Back to School, Getting Kids Ready

Back to School, Getting Kids Ready

Heading back to school can be a stressful endeavor, but it doesn’t have to be! Though it is impossible for you to completely eliminate worry when it comes to your child, we can certainly give you some tips to make the transition from summer to schooling as easy as possible. 


Open the Conversation

 

The easiest way to make a plan tailored to your child’s needs and/or anxieties is to have an open conversation with your child about their feelings. Asking your child to express how returning to school, entering the classroom, making new friends, etc. makes them feel, can provide the perfect starting point for making a plan of action.


Setting Goals

 

In the aforementioned conversation, you and your child can set educational and social goals for the year as well as go over strategies to tackle these goals. Having goals established for your child can help them pursue creative interests and potentially develop their academic or social skills. Teaching your child to set goals and pursue them will create the foundation for an engaged and motivated approach to learning. 


Visiting the Classroom

 

One way to decrease parent and child anxiety surrounding returning to school is to visit your child’s classroom ahead of time.
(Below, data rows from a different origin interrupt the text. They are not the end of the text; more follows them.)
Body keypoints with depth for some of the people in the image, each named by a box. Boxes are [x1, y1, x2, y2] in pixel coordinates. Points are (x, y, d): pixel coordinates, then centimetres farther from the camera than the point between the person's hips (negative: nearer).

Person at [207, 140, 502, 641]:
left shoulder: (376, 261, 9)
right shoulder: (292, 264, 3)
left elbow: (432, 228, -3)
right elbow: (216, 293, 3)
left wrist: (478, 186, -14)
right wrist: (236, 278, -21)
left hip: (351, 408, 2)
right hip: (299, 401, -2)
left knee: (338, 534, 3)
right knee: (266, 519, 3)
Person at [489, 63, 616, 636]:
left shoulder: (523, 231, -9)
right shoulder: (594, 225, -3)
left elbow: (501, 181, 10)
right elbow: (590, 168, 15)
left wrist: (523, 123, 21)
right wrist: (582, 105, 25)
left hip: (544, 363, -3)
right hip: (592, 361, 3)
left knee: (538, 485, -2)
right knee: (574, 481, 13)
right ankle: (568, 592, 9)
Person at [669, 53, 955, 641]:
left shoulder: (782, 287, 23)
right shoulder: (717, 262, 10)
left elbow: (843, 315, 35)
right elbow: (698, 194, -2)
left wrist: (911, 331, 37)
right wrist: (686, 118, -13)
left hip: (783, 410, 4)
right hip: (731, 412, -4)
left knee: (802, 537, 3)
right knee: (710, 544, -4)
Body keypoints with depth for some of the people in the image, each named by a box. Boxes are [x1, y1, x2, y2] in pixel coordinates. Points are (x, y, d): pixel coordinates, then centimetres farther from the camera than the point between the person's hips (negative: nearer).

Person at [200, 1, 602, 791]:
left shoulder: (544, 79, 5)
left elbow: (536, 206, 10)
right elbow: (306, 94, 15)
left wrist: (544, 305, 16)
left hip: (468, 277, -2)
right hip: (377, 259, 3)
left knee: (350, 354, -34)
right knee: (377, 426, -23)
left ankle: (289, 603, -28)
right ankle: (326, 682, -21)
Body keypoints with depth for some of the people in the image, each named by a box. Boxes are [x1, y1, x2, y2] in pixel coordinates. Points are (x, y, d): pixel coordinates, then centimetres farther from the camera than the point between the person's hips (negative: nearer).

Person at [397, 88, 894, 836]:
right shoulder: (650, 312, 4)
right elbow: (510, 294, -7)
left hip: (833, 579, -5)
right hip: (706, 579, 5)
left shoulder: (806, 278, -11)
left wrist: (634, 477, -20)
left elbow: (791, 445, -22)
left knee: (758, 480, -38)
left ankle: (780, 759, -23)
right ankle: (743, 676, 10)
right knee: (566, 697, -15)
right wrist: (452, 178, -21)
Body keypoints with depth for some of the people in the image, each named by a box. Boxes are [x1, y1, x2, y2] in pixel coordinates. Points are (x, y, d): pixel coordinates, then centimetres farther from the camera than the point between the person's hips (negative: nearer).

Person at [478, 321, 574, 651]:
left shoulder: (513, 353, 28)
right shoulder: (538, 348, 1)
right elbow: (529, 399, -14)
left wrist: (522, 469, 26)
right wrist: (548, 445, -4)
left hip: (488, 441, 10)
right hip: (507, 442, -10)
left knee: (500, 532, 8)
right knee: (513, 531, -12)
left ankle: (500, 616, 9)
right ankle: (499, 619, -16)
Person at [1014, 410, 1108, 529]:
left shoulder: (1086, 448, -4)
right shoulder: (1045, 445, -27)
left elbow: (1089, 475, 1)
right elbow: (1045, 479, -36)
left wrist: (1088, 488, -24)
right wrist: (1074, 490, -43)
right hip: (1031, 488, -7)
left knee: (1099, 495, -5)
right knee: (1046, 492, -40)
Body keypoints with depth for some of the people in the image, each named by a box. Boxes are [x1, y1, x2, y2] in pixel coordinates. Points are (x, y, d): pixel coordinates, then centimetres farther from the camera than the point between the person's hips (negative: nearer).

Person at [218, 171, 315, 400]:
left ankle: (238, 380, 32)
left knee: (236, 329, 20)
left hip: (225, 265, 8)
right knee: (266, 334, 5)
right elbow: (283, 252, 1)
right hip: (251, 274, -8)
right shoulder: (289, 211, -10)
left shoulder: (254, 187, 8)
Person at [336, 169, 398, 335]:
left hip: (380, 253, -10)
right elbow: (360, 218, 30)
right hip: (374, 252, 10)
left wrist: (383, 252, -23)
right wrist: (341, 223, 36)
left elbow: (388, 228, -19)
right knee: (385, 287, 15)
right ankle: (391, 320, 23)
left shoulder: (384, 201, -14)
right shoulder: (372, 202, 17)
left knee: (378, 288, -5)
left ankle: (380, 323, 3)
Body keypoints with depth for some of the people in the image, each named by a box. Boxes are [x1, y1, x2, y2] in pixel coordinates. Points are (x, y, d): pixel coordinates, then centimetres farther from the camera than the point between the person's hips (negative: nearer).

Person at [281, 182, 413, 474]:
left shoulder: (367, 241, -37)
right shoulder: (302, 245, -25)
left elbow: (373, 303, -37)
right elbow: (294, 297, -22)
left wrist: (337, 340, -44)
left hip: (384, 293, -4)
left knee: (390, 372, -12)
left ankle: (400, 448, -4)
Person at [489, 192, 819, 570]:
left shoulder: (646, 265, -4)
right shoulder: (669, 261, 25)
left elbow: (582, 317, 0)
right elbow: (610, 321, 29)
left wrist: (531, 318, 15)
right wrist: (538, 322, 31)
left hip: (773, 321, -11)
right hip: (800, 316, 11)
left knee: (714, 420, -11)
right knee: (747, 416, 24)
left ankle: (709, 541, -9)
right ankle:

This can give you both the chance to get a feel for the classroom and make the space more familiar for your child’s first day. Visiting school can also give you, as a parent or guardian, the opportunity to talk with your child’s teacher about any questions or concerns. 


Prepping Immunity

 

Sending your child back to school during a global pandemic can certainly be frightening. Establishing boundaries with your child concerning sharing food with other students, washing their hands, using hand sanitizer, etc. can help you and your family stay safe amidst a germ-conducive environment. You can also introduce more Vitamin C, whether through citrus or supplement form, to boost your child’s immune system and help keep them safe. You can also set these kinds of boundaries with your child’s teacher, in case your child needs a reminder or faces an issue when you aren’t around.